Birleşmiş Milletler dünyanın bir sonraki nüfus dönüm noktasına ne zaman ulaşacağını tahmin etmiş olabilir, ancak hiçbir veri toplama ve analiz size tam olarak hangi bebeğin x milyarıncı olduğunu söyleyemez. Bu düzeyde bir doğruluk, hangi yeni insanın kendi eğlencemiz için oluşturduğumuz keyfi bir unvana sahip olduğu konusunda kesin olmak için akıl almaz düzeyde gereksiz ve sürekli izleme gerektirecektir.

Bu bebekler semboliktir ve muhtemelen Birleşmiş Milletler ofislerinden birinde masa başında oturan bir yetkili tarafından seçilmektedir. Medyanın doğum anında zaten olay yerinde olduğu düşünüldüğünde, bir ülkeden ve bölgeden belirli bir bebeğin seçileceğinin muhtemelen önceden belirlendiği anlaşılıyor.
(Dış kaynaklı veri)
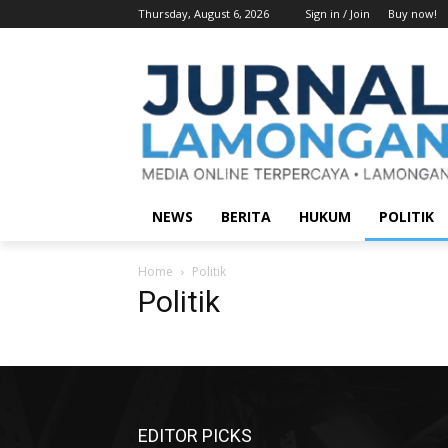
Thursday, August 6, 2026
Sign in / Join
Buy now!
NEWS
BERITA
HUKUM
POLITIK
Home
Politik
Politik
EDITOR PICKS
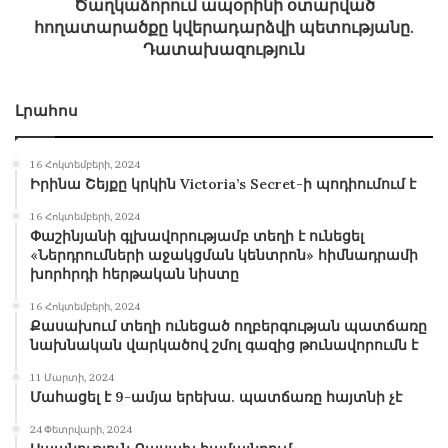
Ծաղկաձորում ապօրինի օտարված
հողատարածքը կվերադարձվի պետությանը.
Դատախազություն
Լրահոս
16 Հոկտեմբերի, 2024
Իրինա Շեյքը կրկին Victoria’s Secret-ի պոդիումում է
16 Հոկտեմբերի, 2024
Փաշինյանի գլխավորությամբ տեղի է ունեցել
«Ներդրումների աջակցման կենտրոն» հիմնադրամի
խորհրդի հերթական նիստը
16 Հոկտեմբերի, 2024
Քասախում տեղի ունեցած ողբերգության պատճառը
նախնական վարկածով շմոլ գազից թունավորումն է
11 Մարտի, 2024
Մահացել է 9-ամյա երեխա. պատճառը հայտնի չէ
24 Փետրվարի, 2024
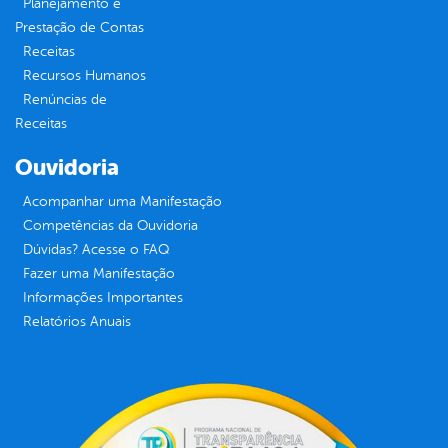
Planejamento e
Prestação de Contas
Receitas
Recursos Humanos
Renúncias de
Receitas
Ouvidoria
Acompanhar uma Manifestação
Competências da Ouvidoria
Dúvidas? Acesse o FAQ
Fazer uma Manifestação
Informações Importantes
Relatórios Anuais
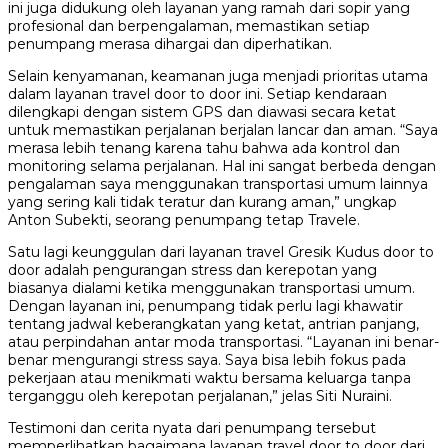
ini juga didukung oleh layanan yang ramah dari sopir yang
profesional dan berpengalaman, memastikan setiap
penumpang merasa dihargai dan diperhatikan.
Selain kenyamanan, keamanan juga menjadi prioritas utama
dalam layanan travel door to door ini. Setiap kendaraan
dilengkapi dengan sistem GPS dan diawasi secara ketat
untuk memastikan perjalanan berjalan lancar dan aman. “Saya
merasa lebih tenang karena tahu bahwa ada kontrol dan
monitoring selama perjalanan. Hal ini sangat berbeda dengan
pengalaman saya menggunakan transportasi umum lainnya
yang sering kali tidak teratur dan kurang aman,” ungkap
Anton Subekti, seorang penumpang tetap Travele.
Satu lagi keunggulan dari layanan travel Gresik Kudus door to
door adalah pengurangan stress dan kerepotan yang
biasanya dialami ketika menggunakan transportasi umum.
Dengan layanan ini, penumpang tidak perlu lagi khawatir
tentang jadwal keberangkatan yang ketat, antrian panjang,
atau perpindahan antar moda transportasi. “Layanan ini benar-
benar mengurangi stress saya. Saya bisa lebih fokus pada
pekerjaan atau menikmati waktu bersama keluarga tanpa
terganggu oleh kerepotan perjalanan,” jelas Siti Nuraini.
Testimoni dan cerita nyata dari penumpang tersebut
memperlihatkan bagaimana layanan travel door to door dari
Çocuklar genellikle Sindirella’nın balodan ayrıldığı saatte, saat 12’yi vurduktan sonra mümkün olan en kısa sürede doğarlar.

Sonuç

BM ve dünya için nüfus projeksiyonları, geleceğe yönelik olarak bize yol göstermeye ve Sürdürülebilir Kalkınma Hedeflerini daha iyi anlamaya hizmet etmektedir. Projeksiyonlar mükemmel değildir. Ancak 20 ila 30 yıl içinde yüksek bir güvene sahiptirler; başka bir deyişle, 2050 yılında ülke nüfusunun ne olacağından oldukça emin olabiliriz, ancak geleceğe yönelik tahminler ne kadar uzun olursa, tahmin konusunda o kadar az emin olabiliriz.

BM, yeni veriler geldiğinde projeksiyonlarını iyileştirmeye ve yeniden analiz etmeye devam ediyor. Başlangıçta, sekiz milyarıncı sınıra 2022 yılının Temmuz ayında ulaşacağımızı öngörmüşlerdi. Daha sonra daha iyi bilgiler elde edilince bunu Kasım ayına revize ettiler.

Veri analiz modellerimiz ne kadar sofistike olursa olsun, kimsenin öngöremeyeceği pek çok olay vardır. Savaşların, kıtlığın, salgınların ve uzayda kolonileşmenin (eğer Elon Musk ve Jeff Bezos’un istediği gibi olursa) öngörülemezliğini düşünün. COVID-19 salgınının nüfusu nasıl etkilediğini ancak şimdi tam olarak anlayabiliyoruz ve bazı kişiler bizi yaklaşan bir salgın konusunda uyarmış olsalar da, ne zaman geleceği veya ne kadar ölümcül olacağı konusunda hiçbir fikirleri yoktu.